The Terry Fox runs are, for me, the right kind of 'run for a cause'. I remember when I subscribed to a running magazine and the pages were full of ads for all the runs one could do to raise funds for various charities: leukemia, breast cancer, arthritis, etc. The catch was, a person had to raise two or more thousand dollars just to be able to take part in many of these events. I don't have enough rich friends to hit up for those kind of dollars, or the time and energy that many others have to embark on such a fundraising campaign. The simplicity of the Terry Fox run appeals to me; I only have to show up with a few dollars if I can afford it - Fox himself said, "If you have given a dollar, then you are part of The Marathon of Hope" - and run. I don't have to travel to the city because the runs happen in my own community and at my daughter's school. I, along with thousands of parents across Canada, get to run with the kids, the teachers, and the principal, continuing the efforts of Terry Fox, and I see it as an honour to be able to do so.

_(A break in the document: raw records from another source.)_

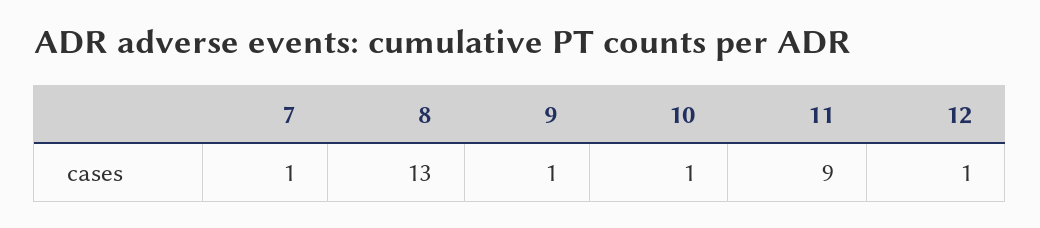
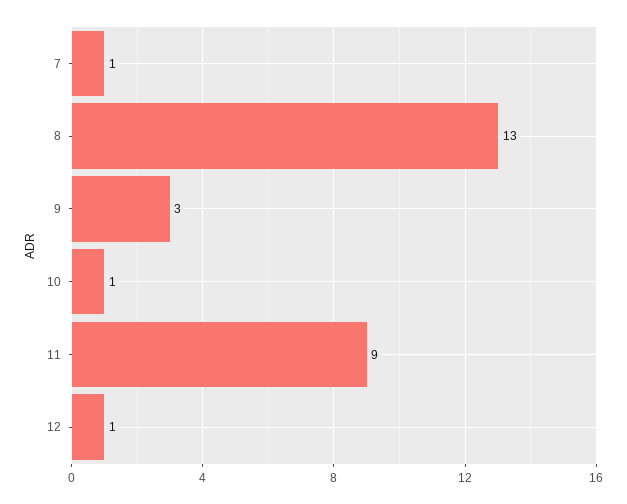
  {
    "7": 1,
    "8": 13,
-   "9": 1,
+   "9": 3,
    "10": 1,
    "11": 9,
    "12": 1
  }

Before we began our run, my daughter's teacher came to the back of the gym with a pile of stickers. She handed them out to we adult runners and supplied a black felt pen. The sticker read "I'm running for_____".
I filled in the space with the name 'Peter,' the father of one of my nieces and fiance of my sister Pauline. Peter died almost twenty years ago after what began as skin cancer had spread to his lymph nodes and then to his brain. I slapped the sticker on my front and headed off to run in the sunshine for Peter and for Terry. I ran with joy and gratitude for my own good health, knowing full well that I was truly blessed to be able to do so.

Terry Fox
photo by Colin Price, Vancouver Province newspaper

A message for my blogger friends: September is a bit of a crazy month for me and I am way behind on the reading of your latest posts. I apologize, and now that it is October, pledge to read, read, read! My other blog, Stella's Virtual Cafe has not been updated with a new post/recipe in nearly a month and I will get on that as well. Thanks for your patience, but most of all, thanks for reading my blog!